Prison in Somers, Connecticut, United States

The Osborn Correctional Institution (OCI), formerly known as the Connecticut Correctional Institution – Somers, is a medium-security state prison that includes a high-security mental health unit for men of the Connecticut Department of Correction located in Somers, Connecticut. It has capacity of 1900 inmates, making it amongst the largest prisons in the state and one of the oldest operational facilities in Connecticut.
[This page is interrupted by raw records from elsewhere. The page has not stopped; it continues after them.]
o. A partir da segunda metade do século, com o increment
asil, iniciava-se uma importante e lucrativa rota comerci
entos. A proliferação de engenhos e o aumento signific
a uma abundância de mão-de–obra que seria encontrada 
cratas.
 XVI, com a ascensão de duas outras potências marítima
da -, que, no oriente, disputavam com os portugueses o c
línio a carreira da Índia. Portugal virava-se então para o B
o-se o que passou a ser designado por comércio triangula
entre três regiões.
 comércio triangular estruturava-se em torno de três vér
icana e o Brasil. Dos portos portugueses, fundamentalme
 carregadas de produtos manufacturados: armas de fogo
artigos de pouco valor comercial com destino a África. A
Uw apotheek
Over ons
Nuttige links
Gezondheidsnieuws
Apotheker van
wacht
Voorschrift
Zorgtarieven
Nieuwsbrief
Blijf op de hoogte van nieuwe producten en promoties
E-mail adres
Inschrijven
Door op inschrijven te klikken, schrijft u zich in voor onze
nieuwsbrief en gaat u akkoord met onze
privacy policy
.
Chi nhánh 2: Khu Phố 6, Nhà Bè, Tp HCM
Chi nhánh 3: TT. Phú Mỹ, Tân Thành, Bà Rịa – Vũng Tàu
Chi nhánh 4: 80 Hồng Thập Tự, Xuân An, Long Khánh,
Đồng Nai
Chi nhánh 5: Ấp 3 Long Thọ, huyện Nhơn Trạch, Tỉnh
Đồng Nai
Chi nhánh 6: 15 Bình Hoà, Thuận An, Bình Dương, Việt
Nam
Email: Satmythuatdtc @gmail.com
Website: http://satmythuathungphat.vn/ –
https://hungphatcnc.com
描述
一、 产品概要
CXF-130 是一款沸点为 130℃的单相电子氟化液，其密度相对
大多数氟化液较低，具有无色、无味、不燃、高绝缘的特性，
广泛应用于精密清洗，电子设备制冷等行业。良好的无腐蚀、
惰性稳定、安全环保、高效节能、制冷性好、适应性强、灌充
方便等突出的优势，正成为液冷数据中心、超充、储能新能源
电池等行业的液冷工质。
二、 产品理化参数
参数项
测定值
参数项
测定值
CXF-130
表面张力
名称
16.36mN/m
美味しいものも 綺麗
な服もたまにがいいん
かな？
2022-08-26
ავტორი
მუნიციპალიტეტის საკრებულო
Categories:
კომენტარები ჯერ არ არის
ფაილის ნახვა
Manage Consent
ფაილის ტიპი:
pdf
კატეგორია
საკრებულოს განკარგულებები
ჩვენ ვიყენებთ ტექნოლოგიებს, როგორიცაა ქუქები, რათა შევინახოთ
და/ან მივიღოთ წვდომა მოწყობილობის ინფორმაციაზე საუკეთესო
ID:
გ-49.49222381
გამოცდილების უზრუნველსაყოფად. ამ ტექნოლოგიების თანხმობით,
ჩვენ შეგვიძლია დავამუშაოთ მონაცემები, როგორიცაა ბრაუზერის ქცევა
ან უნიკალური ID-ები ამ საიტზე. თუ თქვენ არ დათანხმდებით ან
It housed the state's execution chamber until 2015, when capital punishment was declared unconstitutional. It also housed male death row inmates until 1995 when they were transferred to the nearby Northern Correctional Institution.

== History ==
OCI was opened in November 1963 as a replacement for the Wethersfield State Prison, and was originally the state's maximum-security prison until 1994 when it was changed to become a medium-security prison.

== Notable inmates ==
- Michael Bruce Ross, a convicted serial killer, was executed by lethal injection on May 13, 2005. He was the only person executed in Connecticut and all of New England after capital punishment was reinstated. Ross was voluntarily executed after waiving his appeals.
- Francis Clifford Smith, the oldest living and longest serving inmate in both Connecticut and U.S history, as well as the second longest serving inmate in world history.